Before electric cars started rolling out of the assembly lines of auto giants and electric vehicle (EV) start-ups, enthusiasts of green energy have been modifying existing internal combustion engine cars to run entirely on batteries to achieve energy efficiencies which IC engines cars cannot even dream of. A steep decline in the costs of batteries over the last decade and improved technology of motors have made it possible to convert old cars into EVs that outperform their predecessors both in terms of power and mileage. Given the necessary financial resources and some technical expertise, it is theoretically possible to convert any IC engine car to an EV! Basically, the conversion to an EV from an existing IC engine car requires removing the engine from the car and all the other associated hardware such as fuel tank, exhaust, muffler, starter and the radiator. The gearbox or the drive train needs to be kept in place, and modifications are required for power steering, hydraulics, air conditioning and heating systems. In place of the IC engine goes a powerful DC or AC motor that’s capable of matching the engine and a simple set up of electronic components required to run the motor and charge the batteries. To power, the motor a series of batteries need to be stacked in the form of a battery pack in the car.
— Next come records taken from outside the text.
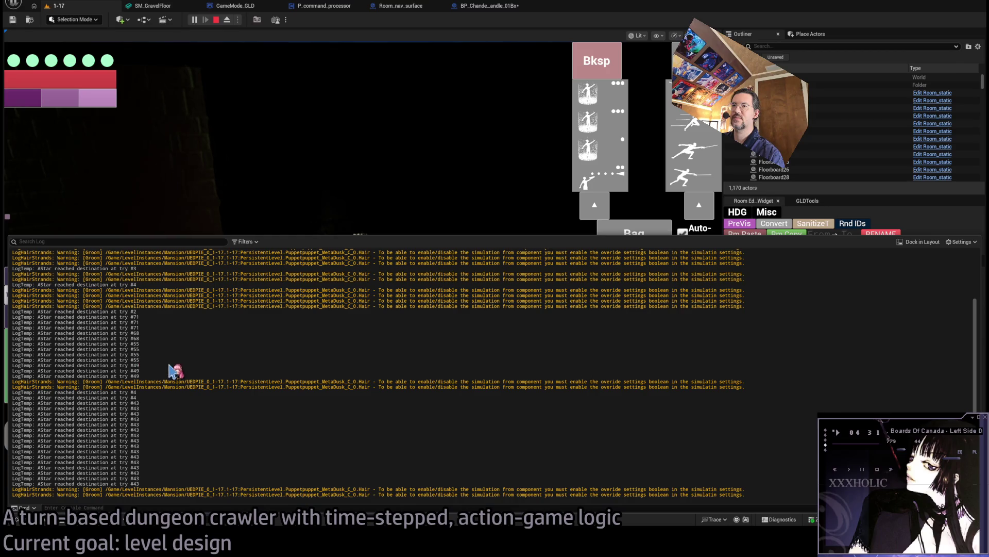
pyautogui.click(161, 205)
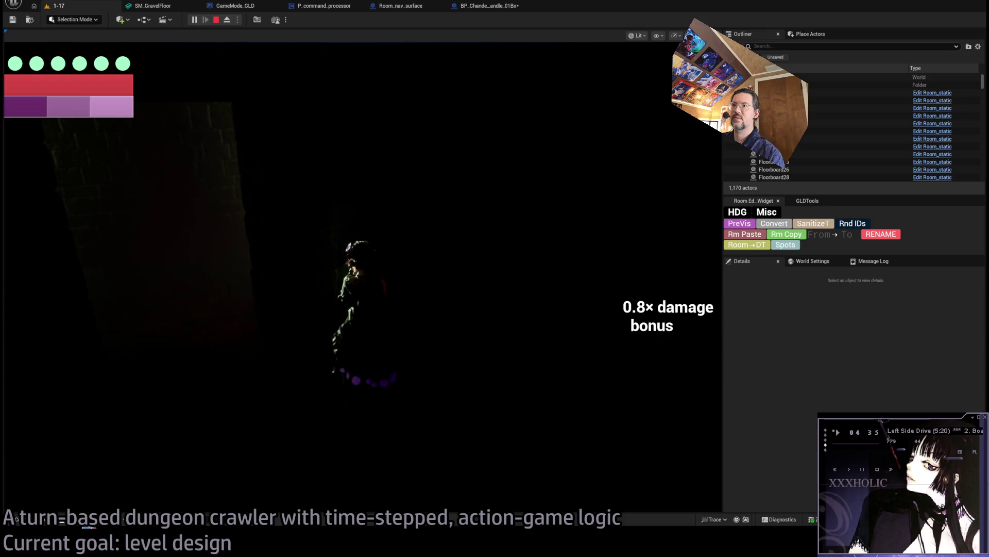
pyautogui.press('grave')
pyautogui.press('grave')
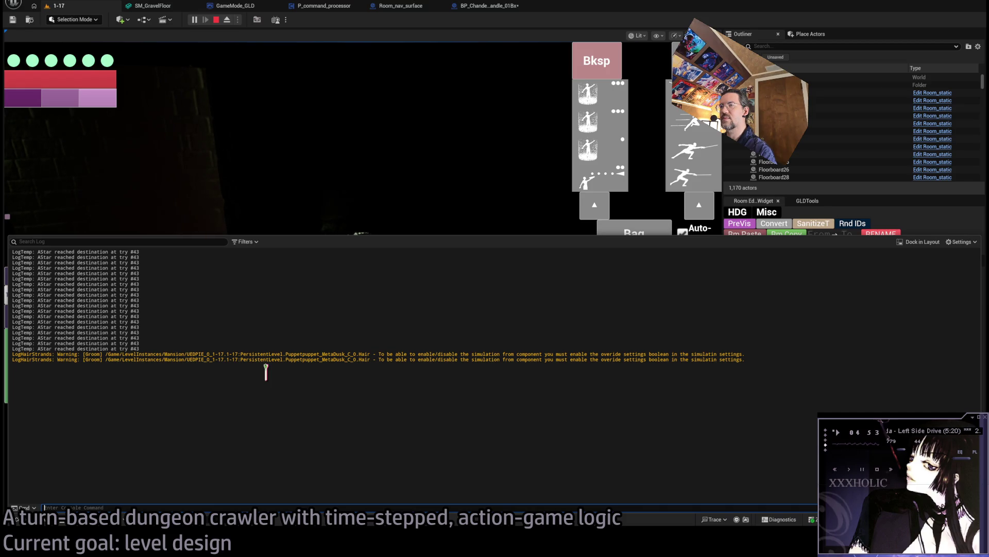
pyautogui.click(399, 163)
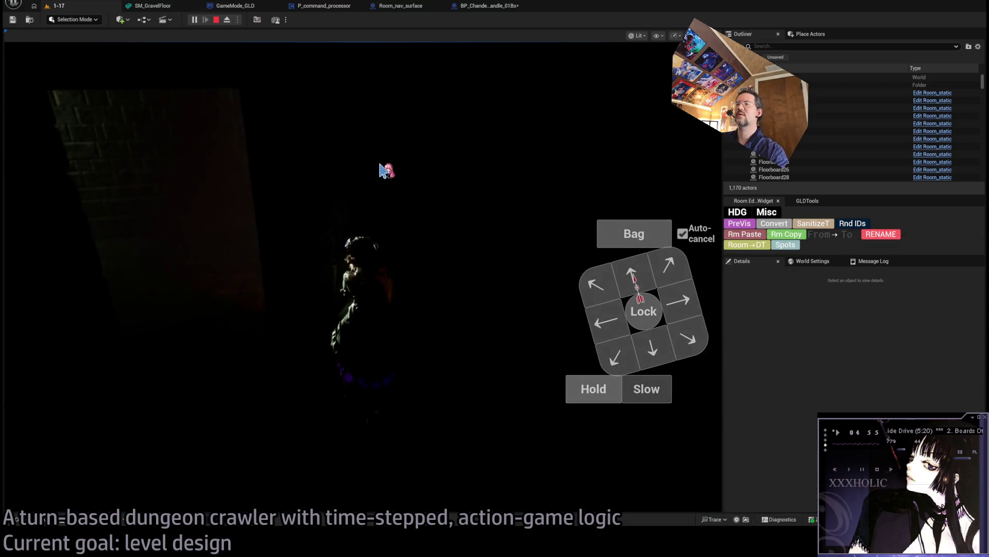
pyautogui.press('Escape')
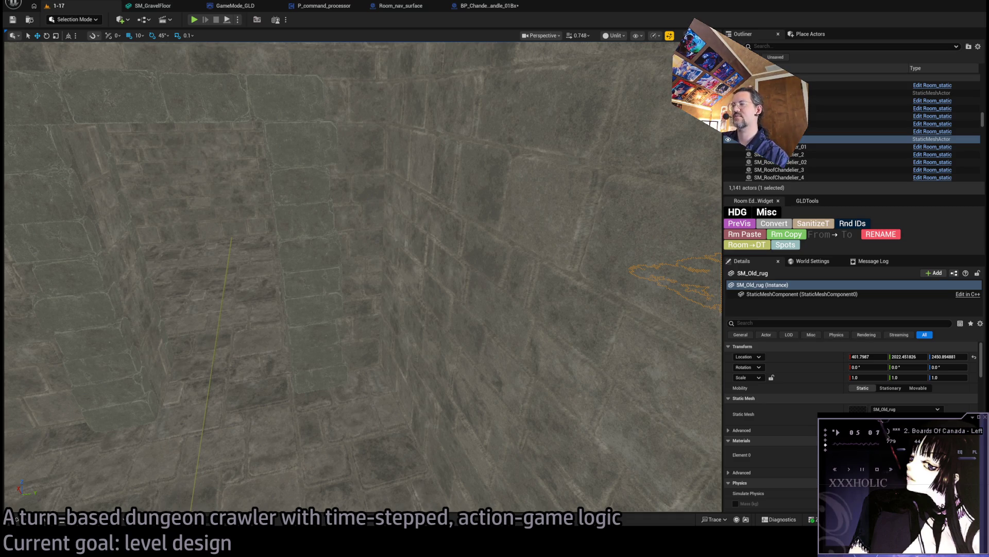
# - Delete the extra dungeon floor nav surface near the rug
pyautogui.press('f')
pyautogui.moveTo(451, 352); pyautogui.dragTo(437, 214)
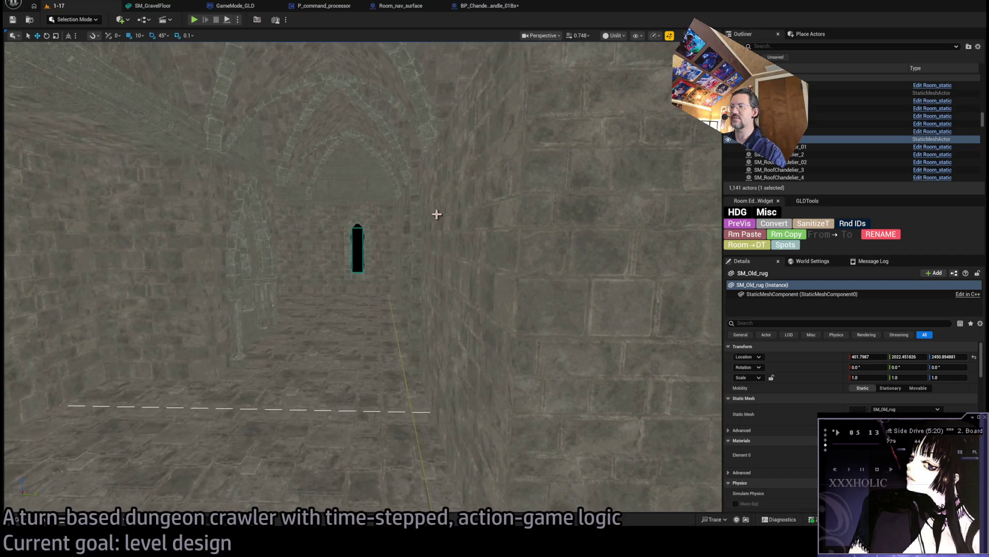
pyautogui.click(406, 382)
pyautogui.press('f')
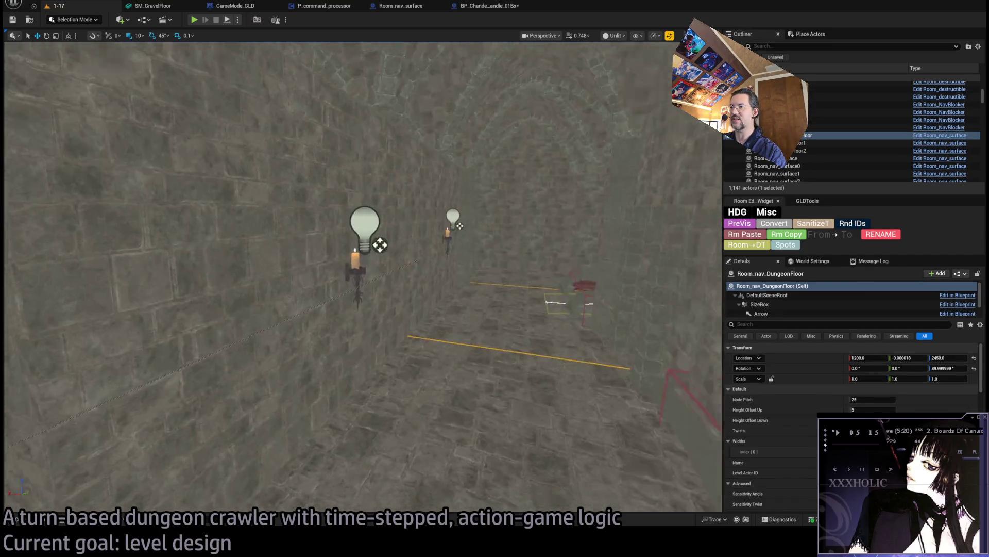
pyautogui.moveTo(407, 381); pyautogui.dragTo(396, 384)
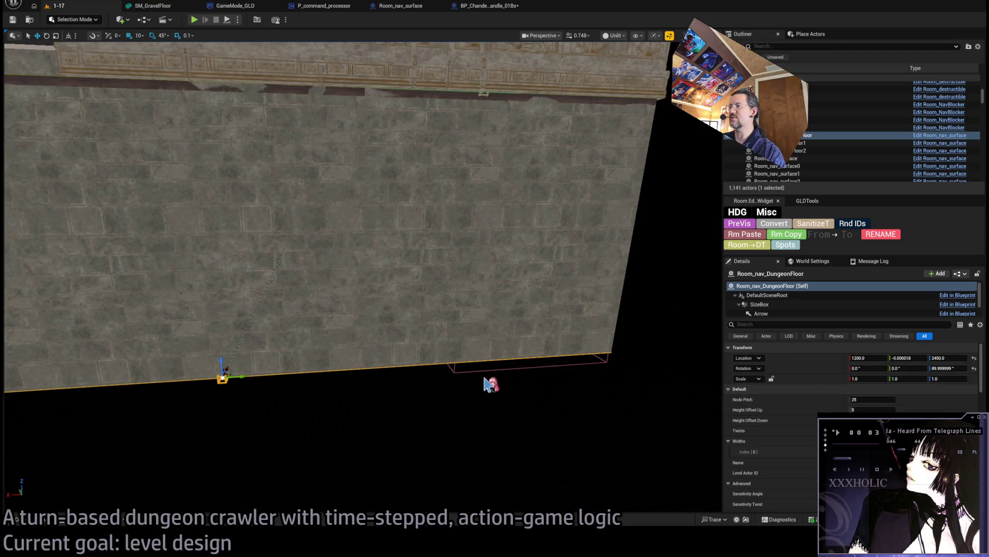
pyautogui.press('Delete')
# - Delete the Room_nav_surface13 floor outline
pyautogui.moveTo(212, 386); pyautogui.dragTo(212, 386)
pyautogui.moveTo(591, 360); pyautogui.dragTo(591, 361)
pyautogui.click(485, 339)
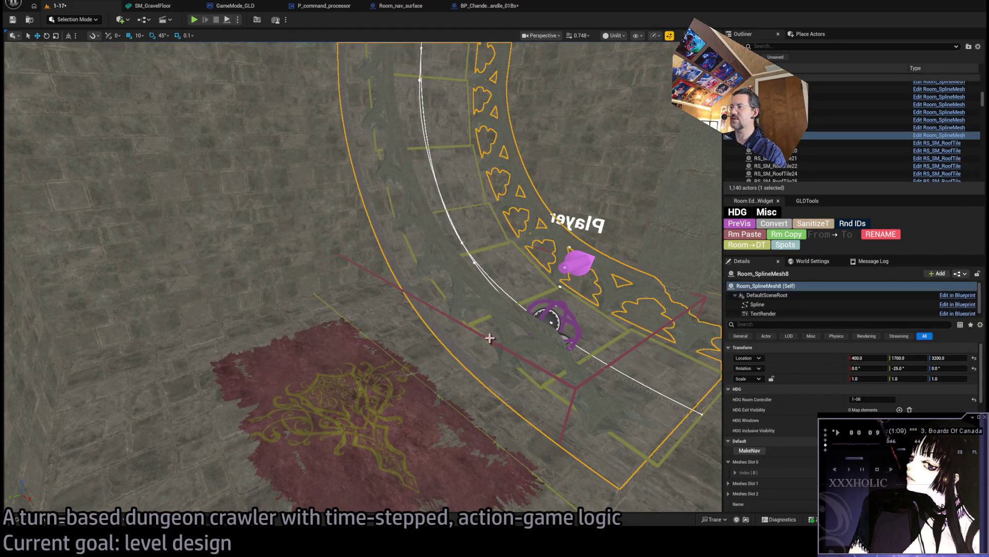
pyautogui.press('Delete')
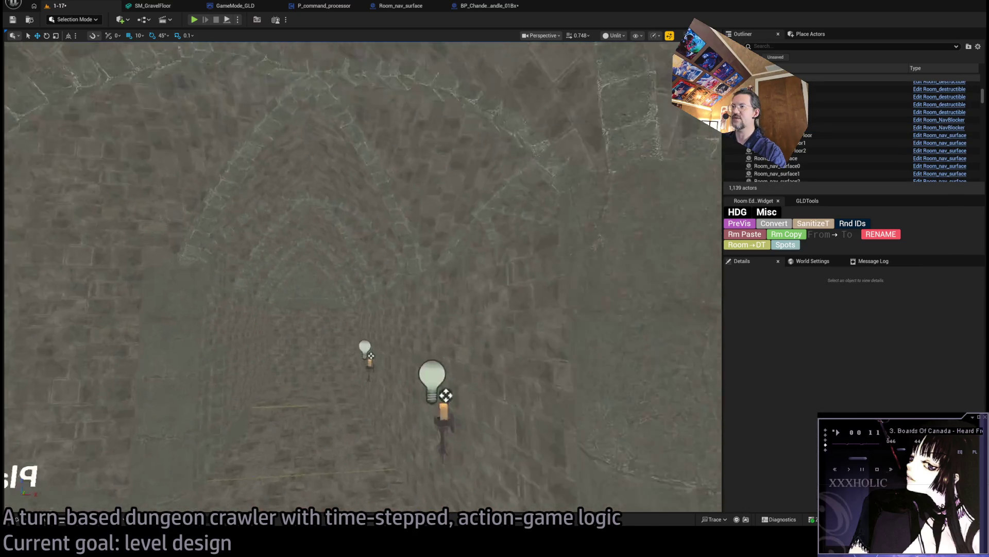
# - Select Room_nav_DungeonFloor and drag it beside the window wall to roughly X 700
pyautogui.moveTo(474, 384); pyautogui.dragTo(474, 384)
There are two ways to go about converting an IC engine car to electric. The first is to compute power requirements and battery capacity based on the driving speeds, the weight of the car and the desired range to order components that match the requirements. The second way is to buy custom kits that are tailored to specific car models or universal kits that can be installed on a wide range of car models. Custom electric kits come with all the essential components that only need to be installed into the vehicle while universal kits require some components to be fabricated by the builder such as battery boxes, motor mounts etc.
Here is a more detailed breakdown of what goes into the conversion of an IC engine car to an EV:
As mentioned earlier, any car can be converted into electric; however, if a new “donor car” needs to be purchased to convert it into an EV it’s best to choose one that comes with a manual transmission, lightweight construction and a decently aerodynamic body. Anything related to the IC engine systems and redundant components that add excess weight should be taken out. That means the engine, fuel tank, exhaust, starter, radiator, coolant systems, fuel lines and filters.
That engine shaft that supplies power to the transmission is replaced with the motor shaft. To do that there are two things that need to be done. First, the motor needs to securely attach to the transmission using an adapter plate which has to align the motor with the transmission perfectly. Second, a strong coupling needs to be machined out of existing parts such as the clutch plate to accommodate the motor shaft. Since there will be no shifting of gears, the transmission will be pinned to the second or third gear. There are both induction (AC) and DC motors available for use in EV with a range of torque and power to choose from. Both the motors lend themselves to regenerative breaking and can be used in EV conversion projects looking for the maximum efficiency.
A motor controller is an electric package that goes in between the batteries and the motor to regulate the amount of energy going into the motor. Without the controller, there will be significant power wasted as heat when the EV is running at slow speeds. Many of the motor controllers lately also feature a supporting system for regenerative breaking where some of the energy is recovered when the vehicle decelerates to charge the batteries.
The batteries are the most significant component of any EV as they determine the range, weight and power available for the vehicle. There are several battery options to choose from based on budget constraints and power requirements. Many EVs use the nickel-metal hydride (NiMH) batteries as they balance costs, power output, range and weight quite well. The lithium-ion batteries are close to ideal due to their lightweight, large energy density and 2000+ charging cycle life; however, they are costly and out of range of most conversion budgets. Lead-acid batteries are also conventional for conversions, but they are inferior compared to NiMH and Li-ion batteries. To charge the batteries, a DC charger will have to be built into the car that can vary the charging rate based on the state of the battery. It should also be able to accept varying AC inputs to make it versatile and usable wherever one may choose to charge the batteries.
A voltmeter and ammeter is all that’s needed to monitor the start of charge and the current drawn out of the batteries during operation. The voltmeter is similar to the fuel gauge in an IC engine car, and the ammeter gives an idea of how quickly the batteries are being drained. A digital speedometer can be attached to the wheel to display the speed of the vehicle in any unit.
Typically a 12v system run by a separate battery is maintained to operate the headlights and other instruments such as the heating components, radio and power windows in the EV.
To conclude, given the budget and the availability of components, it’s possible to convert any existing IC engine car into an electric vehicle.